== Segment start ==
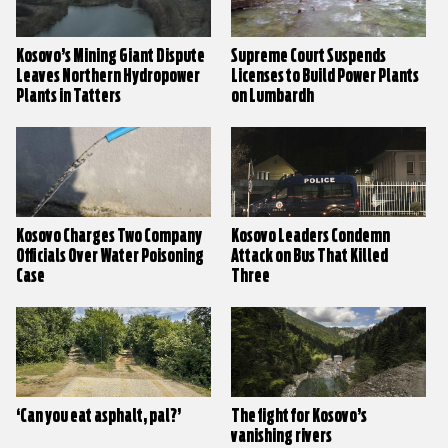
Kosovo’s Mining Giant Dispute
Supreme Court Suspends
Leaves Northern Hydropower
Licenses to Build Power Plants
Plants in Tatters
on Lumbardh
Kosovo Charges Two Company
Kosovo Leaders Condemn
Officials Over Water Poisoning
Attack on Bus That Killed
Case
Three
‘Can you eat asphalt, pal?’
The fight for Kosovo’s
vanishing rivers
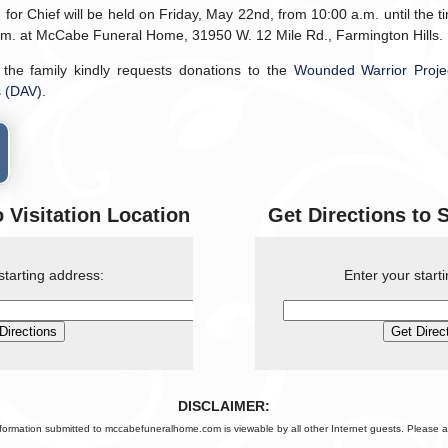
 for Chief will be held on Friday, May 22nd, from 10:00 a.m. until the 
p.m. at McCabe Funeral Home, 31950 W. 12 Mile Rd., Farmington Hills.
, the family kindly requests donations to the
Wounded Warrior Proje
s (DAV)
.
o Visitation Location
Get Directions to 
starting address:
Enter your start
DISCLAIMER:
nformation submitted to mccabefuneralhome.com is viewable by all other Internet guests. Please a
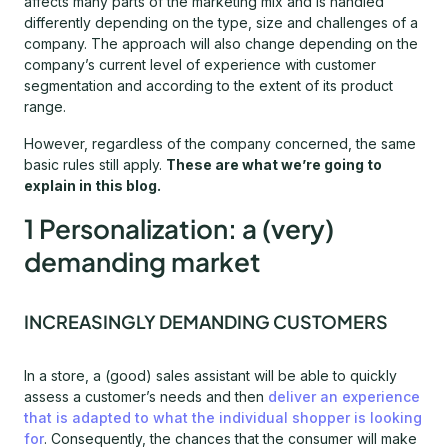
affects many parts of the marketing mix and is handled
differently depending on the type, size and challenges of a
company. The approach will also change depending on the
company’s current level of experience with customer
segmentation and according to the extent of its product
range.
However, regardless of the company concerned, the same
basic rules still apply.
These are what we’re going to
explain in this blog.
1 Personalization: a (very)
demanding market
INCREASINGLY DEMANDING CUSTOMERS
In a store, a (good) sales assistant will be able to quickly
assess a customer’s needs and then
deliver an experience
that is adapted to what the individual shopper is looking
for
. Consequently, the chances that the consumer will make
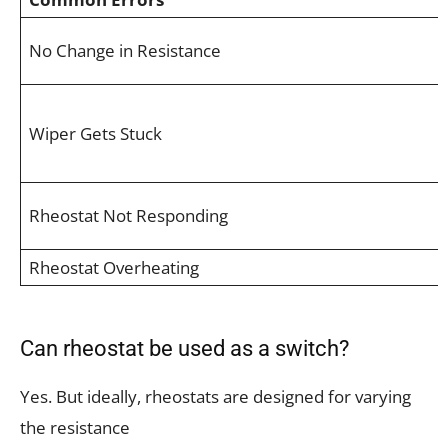
No Change in Resistance
Wiper Gets Stuck
Rheostat Not Responding
Rheostat Overheating
Can rheostat be used as a switch?
Yes. But ideally, rheostats are designed for varying
the resistance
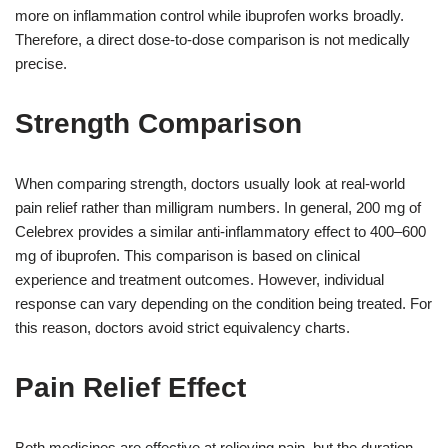
more on inflammation control while ibuprofen works broadly.
Therefore, a direct dose-to-dose comparison is not medically
precise.
Strength Comparison
When comparing strength, doctors usually look at real-world
pain relief rather than milligram numbers. In general, 200 mg of
Celebrex provides a similar anti-inflammatory effect to 400–600
mg of ibuprofen. This comparison is based on clinical
experience and treatment outcomes. However, individual
response can vary depending on the condition being treated. For
this reason, doctors avoid strict equivalency charts.
Pain Relief Effect
Both medicines are effective at relieving pain, but the duration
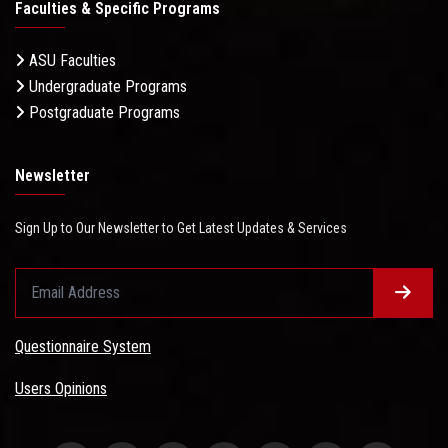
Faculties & Specific Programs
ASU Faculties
Undergraduate Programs
Postgraduate Programs
Newsletter
Sign Up to Our Newsletter to Get Latest Updates & Services
Questionnaire System
Users Opinions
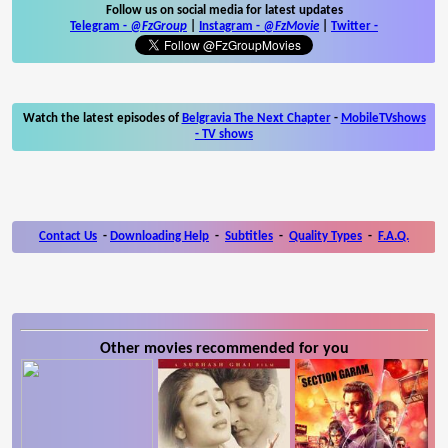
Follow us on social media for latest updates
Telegram -
@FzGroup
|
Instagram
-
@FzMovie
|
Twitter
-
Watch the latest episodes of
Belgravia The Next Chapter
-
MobileTVshows
- TV shows
Contact Us
-
Downloading Help
-
Subtitles
-
Quality Types
-
F.A.Q.
Other movies recommended for you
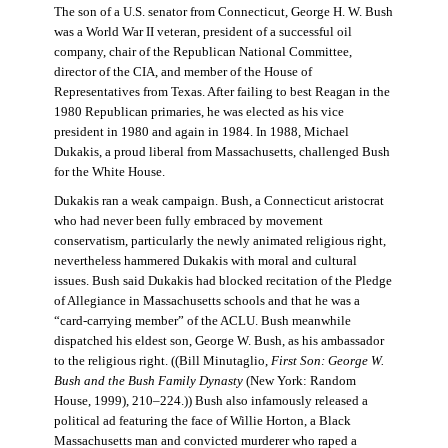
The son of a U.S. senator from Connecticut, George H. W. Bush
was a World War II veteran, president of a successful oil
company, chair of the Republican National Committee,
director of the CIA, and member of the House of
Representatives from Texas. After failing to best Reagan in the
1980 Republican primaries, he was elected as his vice
president in 1980 and again in 1984. In 1988, Michael
Dukakis, a proud liberal from Massachusetts, challenged Bush
for the White House.
Dukakis ran a weak campaign. Bush, a Connecticut aristocrat
who had never been fully embraced by movement
conservatism, particularly the newly animated religious right,
nevertheless hammered Dukakis with moral and cultural
issues. Bush said Dukakis had blocked recitation of the Pledge
of Allegiance in Massachusetts schools and that he was a
“card-carrying member” of the ACLU. Bush meanwhile
dispatched his eldest son, George W. Bush, as his ambassador
to the religious right. ((Bill Minutaglio,
First Son: George W.
Bush and the Bush Family Dynasty
(New York: Random
House, 1999), 210–224.)) Bush also infamously released a
political ad featuring the face of Willie Horton, a Black
Massachusetts man and convicted murderer who raped a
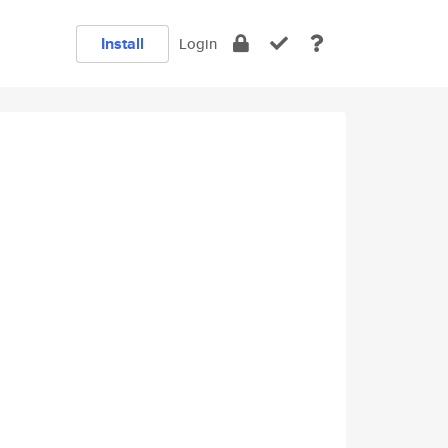
Install
Login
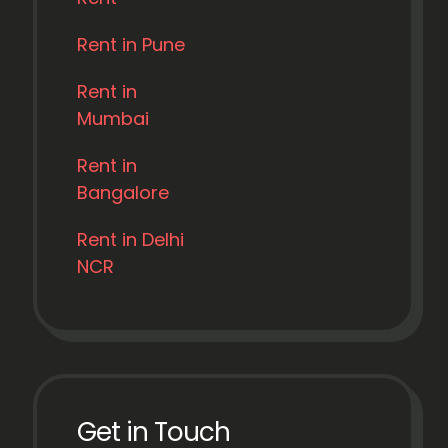
Rent in Pune
Rent in
Mumbai
Rent in
Bangalore
Rent in Delhi
NCR
Get in Touch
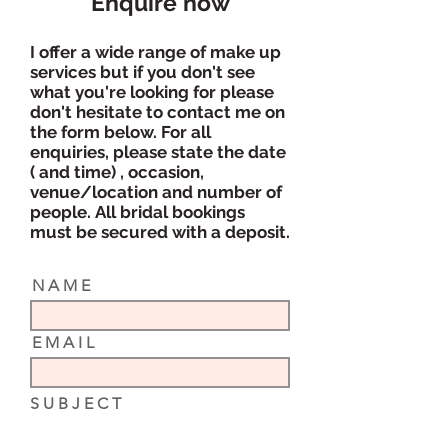
Enquire now
I offer a wide range of make up
services but if you don't see
what you're looking for please
don't hesitate to contact me on
the form below. For
all
enquiries, p
lease state the date
( and time) , occasion,
venue/location and number of
people.
All bridal bookings
must be secured with a deposit.
N A M E
E M A I L
S U B J E C T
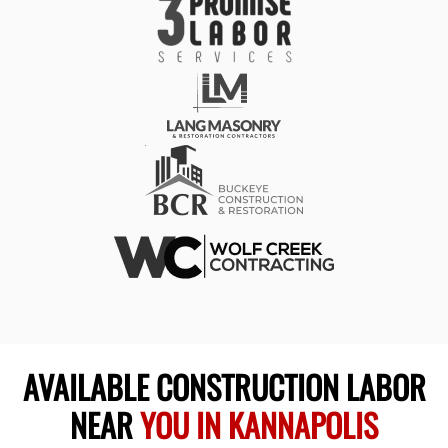
AVAILABLE CONSTRUCTION LABOR
NEAR
YOU IN KANNAPOLIS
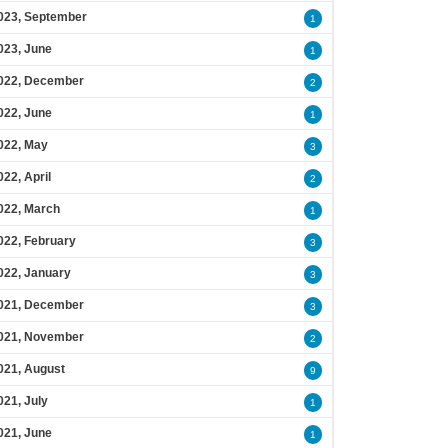
023, September
1
023, June
1
022, December
2
022, June
1
022, May
3
022, April
2
022, March
1
022, February
3
022, January
3
021, December
3
021, November
2
021, August
9
021, July
1
021, June
1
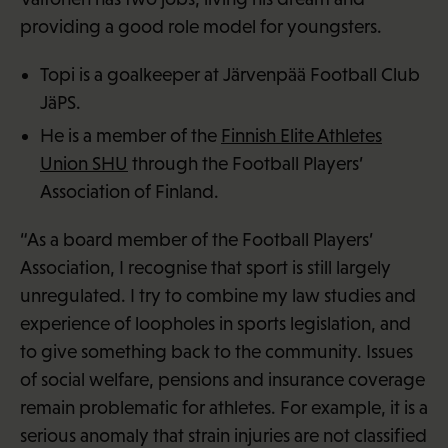
providing a good role model for youngsters.
Topi is a goalkeeper at Järvenpää Football Club
JäPS.
He is a member of the
Finnish Elite Athletes
Union SHU
through the Football Players’
Association of Finland.
“As a board member of the Football Players’
Association, I recognise that sport is still largely
unregulated. I try to combine my law studies and
experience of loopholes in sports legislation, and
to give something back to the community. Issues
of social welfare, pensions and insurance coverage
remain problematic for athletes. For example, it is a
serious anomaly that strain injuries are not classified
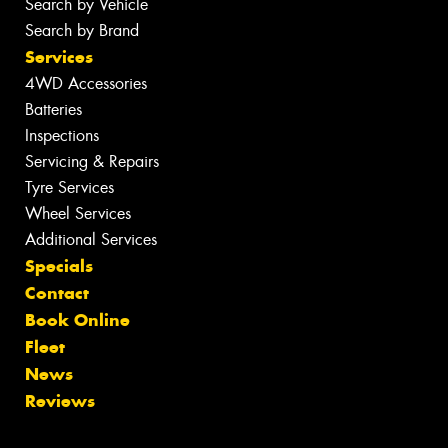
Search by Vehicle
Search by Brand
Services
4WD Accessories
Batteries
Inspections
Servicing & Repairs
Tyre Services
Wheel Services
Additional Services
Specials
Contact
Book Online
Fleet
News
Reviews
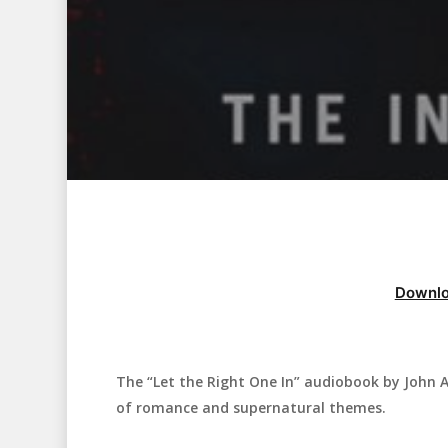
Downlo
The “Let the Right One In” audiobook by John Aj
Hit enter to search or ESC to close
of romance and supernatural themes.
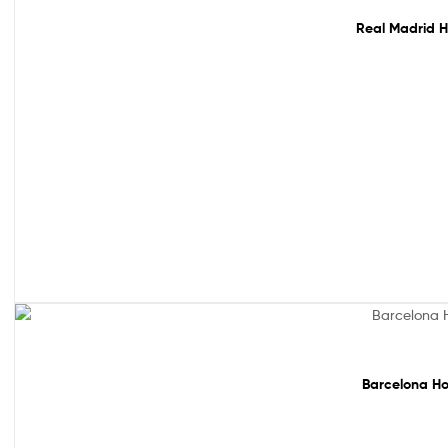
Real Madrid H
Sale!
Barcelona Ho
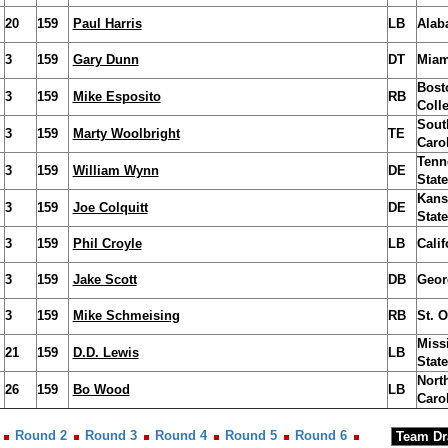
20
159
Paul Harris
LB
Alab
3
159
Gary Dunn
DT
Miam
Bost
3
159
Mike Esposito
RB
Coll
Sout
3
159
Marty Woolbright
TE
Caro
Tenn
3
159
William Wynn
DE
State
Kans
3
159
Joe Colquitt
DE
State
3
159
Phil Croyle
LB
Calif
3
159
Jake Scott
DB
Geor
3
159
Mike Schmeising
RB
St. O
Miss
21
159
D.D. Lewis
LB
State
Nort
26
159
Bo Wood
LB
Caro
Round 2
Round 3
Round 4
Round 5
Round 6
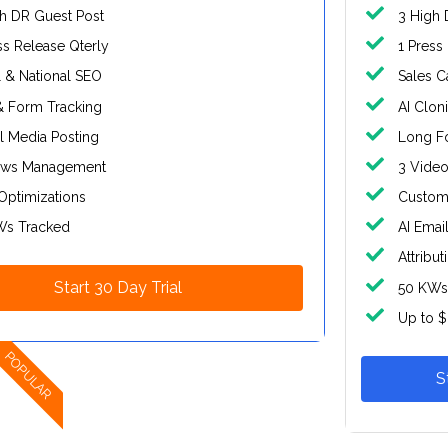
h DR Guest Post
3 High 
ss Release Qterly
1 Press
 & National SEO
Sales C
& Form Tracking
AI Clon
l Media Posting
Long Fo
ews Management
3 Video
Optimizations
Custom 
Ws Tracked
AI Emai
Attribut
Start 30 Day Trial
50 KWs
Up to 
POPULAR
S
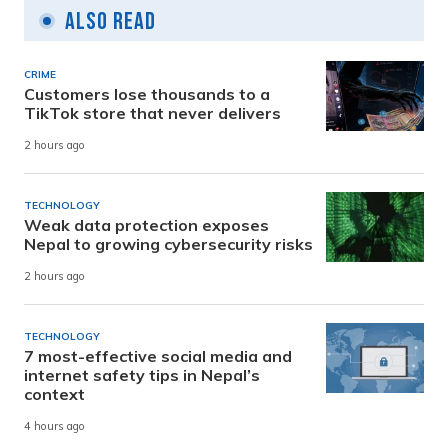
Also Read
CRIME
Customers lose thousands to a
TikTok store that never delivers
2 hours ago
TECHNOLOGY
Weak data protection exposes
Nepal to growing cybersecurity risks
2 hours ago
TECHNOLOGY
7 most-effective social media and
internet safety tips in Nepal’s
context
4 hours ago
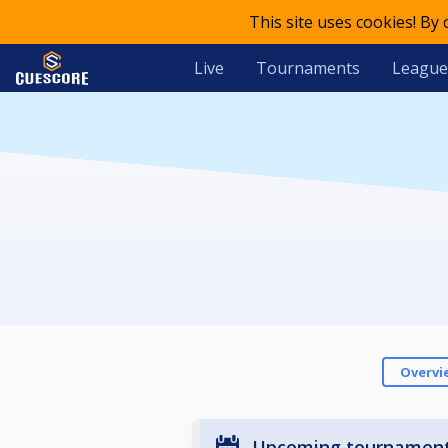
This site uses cookies! By
Live
Tournaments
League
Overvi
Upcoming tournamen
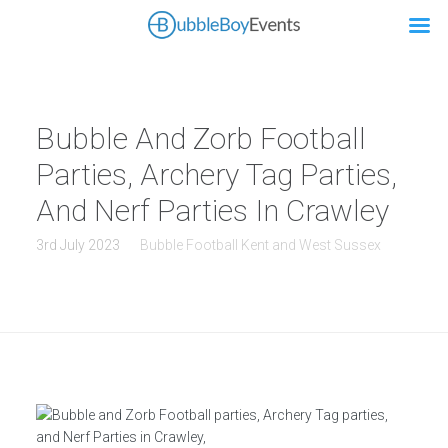
Bubble And Zorb Football
Parties, Archery Tag Parties,
And Nerf Parties In Crawley
3rd July 2023
Bubble Football Kent and West Sussex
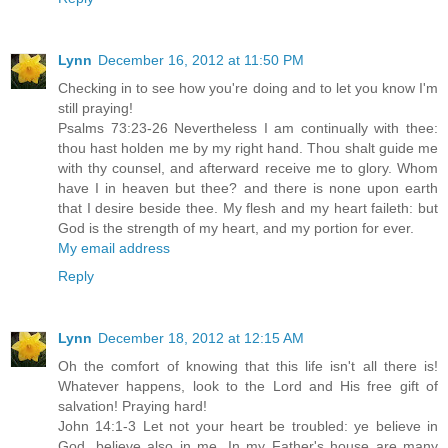
Lynn
December 16, 2012 at 11:50 PM
Checking in to see how you're doing and to let you know I'm
still praying!
Psalms 73:23-26 Nevertheless I am continually with thee:
thou hast holden me by my right hand. Thou shalt guide me
with thy counsel, and afterward receive me to glory. Whom
have I in heaven but thee? and there is none upon earth
that I desire beside thee. My flesh and my heart faileth: but
God is the strength of my heart, and my portion for ever.
My email address
Reply
Lynn
December 18, 2012 at 12:15 AM
Oh the comfort of knowing that this life isn't all there is!
Whatever happens, look to the Lord and His free gift of
salvation! Praying hard!
John 14:1-3 Let not your heart be troubled: ye believe in
God, believe also in me. In my Father's house are many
== Segment end ==
Find the word "looking" in the material, then list each line that holds it.

> _Exercise solution_
that is adapted to what the individual shopper is looking
what you're looking for please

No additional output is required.